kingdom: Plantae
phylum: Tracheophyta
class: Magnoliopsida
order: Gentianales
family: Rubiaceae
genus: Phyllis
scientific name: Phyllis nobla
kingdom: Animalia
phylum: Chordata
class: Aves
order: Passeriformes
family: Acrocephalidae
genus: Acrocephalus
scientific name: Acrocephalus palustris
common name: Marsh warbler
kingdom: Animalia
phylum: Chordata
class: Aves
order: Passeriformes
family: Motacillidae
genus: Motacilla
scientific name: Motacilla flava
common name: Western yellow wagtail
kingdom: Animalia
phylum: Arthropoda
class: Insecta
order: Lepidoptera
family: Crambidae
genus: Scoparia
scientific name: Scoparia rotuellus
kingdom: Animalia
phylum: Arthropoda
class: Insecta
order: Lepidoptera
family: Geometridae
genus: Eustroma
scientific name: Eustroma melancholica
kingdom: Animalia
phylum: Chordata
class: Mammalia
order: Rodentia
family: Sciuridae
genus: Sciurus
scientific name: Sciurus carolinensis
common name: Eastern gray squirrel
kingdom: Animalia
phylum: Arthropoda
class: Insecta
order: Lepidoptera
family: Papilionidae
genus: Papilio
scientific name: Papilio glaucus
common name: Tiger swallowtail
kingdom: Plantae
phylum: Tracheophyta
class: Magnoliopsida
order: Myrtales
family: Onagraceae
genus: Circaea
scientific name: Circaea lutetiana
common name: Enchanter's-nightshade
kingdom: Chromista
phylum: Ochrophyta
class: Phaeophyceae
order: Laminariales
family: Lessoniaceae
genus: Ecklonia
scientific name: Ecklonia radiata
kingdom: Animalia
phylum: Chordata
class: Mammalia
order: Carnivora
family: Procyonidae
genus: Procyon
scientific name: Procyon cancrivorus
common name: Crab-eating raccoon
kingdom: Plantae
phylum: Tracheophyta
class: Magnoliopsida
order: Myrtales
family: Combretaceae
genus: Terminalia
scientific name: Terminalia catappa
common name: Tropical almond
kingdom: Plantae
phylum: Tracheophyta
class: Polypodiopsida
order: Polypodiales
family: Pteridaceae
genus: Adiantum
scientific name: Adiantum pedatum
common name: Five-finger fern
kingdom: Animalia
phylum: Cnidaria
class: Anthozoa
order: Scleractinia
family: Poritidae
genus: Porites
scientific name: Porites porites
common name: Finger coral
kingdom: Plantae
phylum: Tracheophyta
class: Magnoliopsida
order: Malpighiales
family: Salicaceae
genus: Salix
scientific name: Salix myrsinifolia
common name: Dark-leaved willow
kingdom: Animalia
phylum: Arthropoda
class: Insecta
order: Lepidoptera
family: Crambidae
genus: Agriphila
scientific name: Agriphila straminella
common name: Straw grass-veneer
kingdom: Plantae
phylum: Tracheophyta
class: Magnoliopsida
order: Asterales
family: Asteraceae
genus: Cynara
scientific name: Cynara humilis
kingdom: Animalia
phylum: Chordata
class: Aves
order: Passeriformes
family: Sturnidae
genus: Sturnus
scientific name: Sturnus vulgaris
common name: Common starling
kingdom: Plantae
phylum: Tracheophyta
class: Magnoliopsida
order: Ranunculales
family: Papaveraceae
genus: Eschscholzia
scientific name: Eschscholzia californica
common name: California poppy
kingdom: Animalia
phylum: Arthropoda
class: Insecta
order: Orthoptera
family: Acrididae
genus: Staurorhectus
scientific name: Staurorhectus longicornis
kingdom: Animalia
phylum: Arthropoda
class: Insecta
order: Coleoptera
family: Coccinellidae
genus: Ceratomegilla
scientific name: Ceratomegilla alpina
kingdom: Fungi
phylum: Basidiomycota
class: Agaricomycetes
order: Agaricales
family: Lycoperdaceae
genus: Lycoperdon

· · ·

Exercise instructions:
Copy these lines word for word, starting at the line that contains "family: Sciuridae" and ending with the line that contains "common name: Tiger swallowtail".

Task answer:
family: Sciuridae
genus: Sciurus
scientific name: Sciurus carolinensis
common name: Eastern gray squirrel
kingdom: Animalia
phylum: Arthropoda
class: Insecta
order: Lepidoptera
family: Papilionidae
genus: Papilio
scientific name: Papilio glaucus
common name: Tiger swallowtail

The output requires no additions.